Iranian medicine has been saving the lives of Americans while the illegal US-led sanctions against the Islamic Republic have been adversely affecting the lives of many Iranian patients.

A Sunday report on the website of the Wall Street Journal said the US Defense Department needs Iranian-researched and -produced medicine to treat the foreign forces in Afghanistan who get bitten by “Oxus cobras, Haly’s pit vipers” and other snakes peculiar to southwest Asia.

“Medical guidance issued by US Central Command says drugs made by Iran’s Razi Vaccine & Serum Research Institute ‘should be the first line of antivenin therapy,’” the report cited a US officer as saying.
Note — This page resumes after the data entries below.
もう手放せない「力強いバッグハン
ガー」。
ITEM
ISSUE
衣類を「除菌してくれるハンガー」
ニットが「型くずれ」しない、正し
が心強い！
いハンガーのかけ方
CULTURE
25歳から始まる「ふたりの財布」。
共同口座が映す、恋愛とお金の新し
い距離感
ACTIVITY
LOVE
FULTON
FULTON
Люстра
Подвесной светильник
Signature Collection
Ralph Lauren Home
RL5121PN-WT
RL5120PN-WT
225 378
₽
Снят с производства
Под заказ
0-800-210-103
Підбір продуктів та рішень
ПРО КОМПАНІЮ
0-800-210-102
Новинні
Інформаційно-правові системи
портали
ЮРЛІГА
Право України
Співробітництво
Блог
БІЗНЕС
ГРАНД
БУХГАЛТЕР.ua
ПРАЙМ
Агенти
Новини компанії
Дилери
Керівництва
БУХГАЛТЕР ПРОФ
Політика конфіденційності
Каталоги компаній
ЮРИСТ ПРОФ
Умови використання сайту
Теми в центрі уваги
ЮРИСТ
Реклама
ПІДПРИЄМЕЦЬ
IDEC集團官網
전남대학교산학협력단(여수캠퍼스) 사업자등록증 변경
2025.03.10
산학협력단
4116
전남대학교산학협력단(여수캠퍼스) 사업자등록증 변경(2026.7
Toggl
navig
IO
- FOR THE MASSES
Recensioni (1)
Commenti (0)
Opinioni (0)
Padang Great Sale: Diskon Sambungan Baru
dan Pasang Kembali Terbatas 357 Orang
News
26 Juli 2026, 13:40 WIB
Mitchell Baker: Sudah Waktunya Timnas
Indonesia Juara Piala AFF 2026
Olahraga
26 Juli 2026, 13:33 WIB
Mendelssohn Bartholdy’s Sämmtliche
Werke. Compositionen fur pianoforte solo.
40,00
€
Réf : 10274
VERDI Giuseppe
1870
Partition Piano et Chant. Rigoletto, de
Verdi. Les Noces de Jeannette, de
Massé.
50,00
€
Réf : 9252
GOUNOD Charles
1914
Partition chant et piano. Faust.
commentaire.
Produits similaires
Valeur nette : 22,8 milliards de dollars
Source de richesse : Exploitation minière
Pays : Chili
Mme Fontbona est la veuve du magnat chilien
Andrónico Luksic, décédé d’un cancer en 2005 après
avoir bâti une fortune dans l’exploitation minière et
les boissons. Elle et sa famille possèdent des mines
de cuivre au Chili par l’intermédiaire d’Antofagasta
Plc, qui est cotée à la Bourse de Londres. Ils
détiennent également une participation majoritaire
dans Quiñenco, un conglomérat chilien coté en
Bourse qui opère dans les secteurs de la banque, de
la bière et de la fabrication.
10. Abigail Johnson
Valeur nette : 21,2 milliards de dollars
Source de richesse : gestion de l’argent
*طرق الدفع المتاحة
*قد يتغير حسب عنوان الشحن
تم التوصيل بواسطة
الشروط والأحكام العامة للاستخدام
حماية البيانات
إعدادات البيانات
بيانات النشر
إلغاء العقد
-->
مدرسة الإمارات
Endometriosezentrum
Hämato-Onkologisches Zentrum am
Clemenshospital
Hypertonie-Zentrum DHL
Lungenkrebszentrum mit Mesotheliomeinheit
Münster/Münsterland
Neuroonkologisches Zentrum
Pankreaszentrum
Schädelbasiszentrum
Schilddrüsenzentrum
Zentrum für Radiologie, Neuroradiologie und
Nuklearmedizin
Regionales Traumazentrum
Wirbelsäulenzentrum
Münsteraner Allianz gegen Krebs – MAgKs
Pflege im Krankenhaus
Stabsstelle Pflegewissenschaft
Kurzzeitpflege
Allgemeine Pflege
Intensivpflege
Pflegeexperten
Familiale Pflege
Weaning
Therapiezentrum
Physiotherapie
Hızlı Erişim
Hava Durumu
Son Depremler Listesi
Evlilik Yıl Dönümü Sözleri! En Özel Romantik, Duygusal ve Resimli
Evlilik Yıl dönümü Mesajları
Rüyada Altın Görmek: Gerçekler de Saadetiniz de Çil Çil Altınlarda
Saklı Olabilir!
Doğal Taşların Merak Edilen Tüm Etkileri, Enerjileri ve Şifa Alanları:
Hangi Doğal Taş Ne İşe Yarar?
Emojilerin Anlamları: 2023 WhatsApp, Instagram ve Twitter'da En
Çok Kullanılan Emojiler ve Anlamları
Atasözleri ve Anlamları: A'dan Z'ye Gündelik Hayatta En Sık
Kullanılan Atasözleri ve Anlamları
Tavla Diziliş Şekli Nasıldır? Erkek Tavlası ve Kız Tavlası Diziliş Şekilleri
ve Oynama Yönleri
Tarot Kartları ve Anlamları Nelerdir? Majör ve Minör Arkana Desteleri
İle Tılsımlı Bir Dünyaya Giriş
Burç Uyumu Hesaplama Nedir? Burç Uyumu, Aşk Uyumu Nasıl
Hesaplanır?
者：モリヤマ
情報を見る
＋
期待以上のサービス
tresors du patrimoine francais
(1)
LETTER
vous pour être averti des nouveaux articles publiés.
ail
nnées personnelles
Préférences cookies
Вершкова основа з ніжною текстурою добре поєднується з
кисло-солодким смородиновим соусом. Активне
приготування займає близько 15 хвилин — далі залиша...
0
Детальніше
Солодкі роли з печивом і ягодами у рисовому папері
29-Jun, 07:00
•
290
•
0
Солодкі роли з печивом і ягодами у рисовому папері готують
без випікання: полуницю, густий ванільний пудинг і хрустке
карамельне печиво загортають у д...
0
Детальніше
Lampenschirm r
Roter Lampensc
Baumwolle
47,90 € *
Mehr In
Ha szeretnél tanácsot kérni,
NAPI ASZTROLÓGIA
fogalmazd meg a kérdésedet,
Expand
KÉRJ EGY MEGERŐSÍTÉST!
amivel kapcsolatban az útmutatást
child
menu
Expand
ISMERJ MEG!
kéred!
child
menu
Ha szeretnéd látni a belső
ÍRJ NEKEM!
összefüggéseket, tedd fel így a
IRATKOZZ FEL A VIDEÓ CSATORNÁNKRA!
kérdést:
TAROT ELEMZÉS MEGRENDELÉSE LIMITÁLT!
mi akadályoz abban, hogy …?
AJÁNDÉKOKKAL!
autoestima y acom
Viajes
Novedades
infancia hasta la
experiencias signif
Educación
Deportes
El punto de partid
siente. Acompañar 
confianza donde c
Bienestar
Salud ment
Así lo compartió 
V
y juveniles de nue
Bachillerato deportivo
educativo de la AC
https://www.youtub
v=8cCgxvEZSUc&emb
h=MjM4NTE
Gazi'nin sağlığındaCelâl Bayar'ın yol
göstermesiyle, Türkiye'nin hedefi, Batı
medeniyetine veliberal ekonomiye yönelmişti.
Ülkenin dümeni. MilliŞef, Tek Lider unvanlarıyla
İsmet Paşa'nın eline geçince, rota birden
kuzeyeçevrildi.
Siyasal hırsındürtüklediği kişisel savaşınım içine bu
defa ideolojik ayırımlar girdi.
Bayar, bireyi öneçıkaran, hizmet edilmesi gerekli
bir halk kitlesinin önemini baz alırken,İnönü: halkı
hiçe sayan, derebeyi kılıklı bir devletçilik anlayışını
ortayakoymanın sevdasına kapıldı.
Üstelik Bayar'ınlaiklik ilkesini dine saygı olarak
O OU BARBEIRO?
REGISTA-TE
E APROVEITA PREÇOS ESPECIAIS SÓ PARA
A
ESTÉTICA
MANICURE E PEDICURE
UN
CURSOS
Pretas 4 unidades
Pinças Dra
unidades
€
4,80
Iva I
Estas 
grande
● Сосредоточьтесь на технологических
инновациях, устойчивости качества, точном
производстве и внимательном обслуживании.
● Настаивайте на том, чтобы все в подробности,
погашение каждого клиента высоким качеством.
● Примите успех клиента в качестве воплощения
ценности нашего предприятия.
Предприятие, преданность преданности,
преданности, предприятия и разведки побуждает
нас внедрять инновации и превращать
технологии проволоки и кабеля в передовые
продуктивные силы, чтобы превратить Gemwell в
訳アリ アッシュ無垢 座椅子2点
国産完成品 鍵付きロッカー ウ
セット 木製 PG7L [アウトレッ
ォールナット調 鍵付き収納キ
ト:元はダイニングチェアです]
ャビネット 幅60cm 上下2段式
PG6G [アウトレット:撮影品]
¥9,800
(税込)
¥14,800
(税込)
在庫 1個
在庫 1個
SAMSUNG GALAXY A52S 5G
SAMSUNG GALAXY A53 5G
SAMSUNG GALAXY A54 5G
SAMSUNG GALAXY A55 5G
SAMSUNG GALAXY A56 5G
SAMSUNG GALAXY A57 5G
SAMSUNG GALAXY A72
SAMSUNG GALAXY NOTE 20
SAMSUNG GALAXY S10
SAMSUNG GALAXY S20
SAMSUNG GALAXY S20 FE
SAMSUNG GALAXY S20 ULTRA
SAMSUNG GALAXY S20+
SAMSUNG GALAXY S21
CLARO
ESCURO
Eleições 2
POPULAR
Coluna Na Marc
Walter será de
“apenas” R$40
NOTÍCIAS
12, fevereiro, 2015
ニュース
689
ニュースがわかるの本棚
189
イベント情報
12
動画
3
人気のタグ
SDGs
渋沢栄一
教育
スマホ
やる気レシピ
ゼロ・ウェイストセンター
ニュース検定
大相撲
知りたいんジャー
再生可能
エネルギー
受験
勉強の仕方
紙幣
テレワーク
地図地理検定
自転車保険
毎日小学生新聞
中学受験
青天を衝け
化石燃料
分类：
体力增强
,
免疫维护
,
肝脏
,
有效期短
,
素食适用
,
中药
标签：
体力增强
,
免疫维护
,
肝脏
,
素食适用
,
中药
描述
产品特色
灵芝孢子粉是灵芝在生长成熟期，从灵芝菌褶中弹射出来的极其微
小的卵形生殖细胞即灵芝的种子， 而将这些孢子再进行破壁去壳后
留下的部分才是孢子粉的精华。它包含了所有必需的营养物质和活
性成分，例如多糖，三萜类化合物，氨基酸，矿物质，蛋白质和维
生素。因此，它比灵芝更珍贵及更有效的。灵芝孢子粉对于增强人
“The Iranian antivenin is the best,” said Colonel Rob Russell, the medical director of the pharmacy at British-run Camp Bastion hospital, adjacent to the Camp Leatherneck US Marine base in southern Afghanistan.

The report highlighted the fact that the antivenins produced in the US and approved by the US Food and Drug Administration (FDA) “won’t work on Afghan snake bites.”

This comes as the US-engineered sanctions are putting the lives of Iranian patients in jeopardy.

Though the US has not imposed any bans on American firms to sell medicine and medical supplies to Iran, exporters have been required to apply for special licenses. In the wake of the sanctions, the impossibility of transferring money through banks has cast its cumbersome shadow upon medicine and healthcare in Iran, thereby jeopardizing the lives of millions of patients suffering from special diseases such as thalassemia, hemophilia, hepatitis, multiple sclerosis, diabetes, and many others.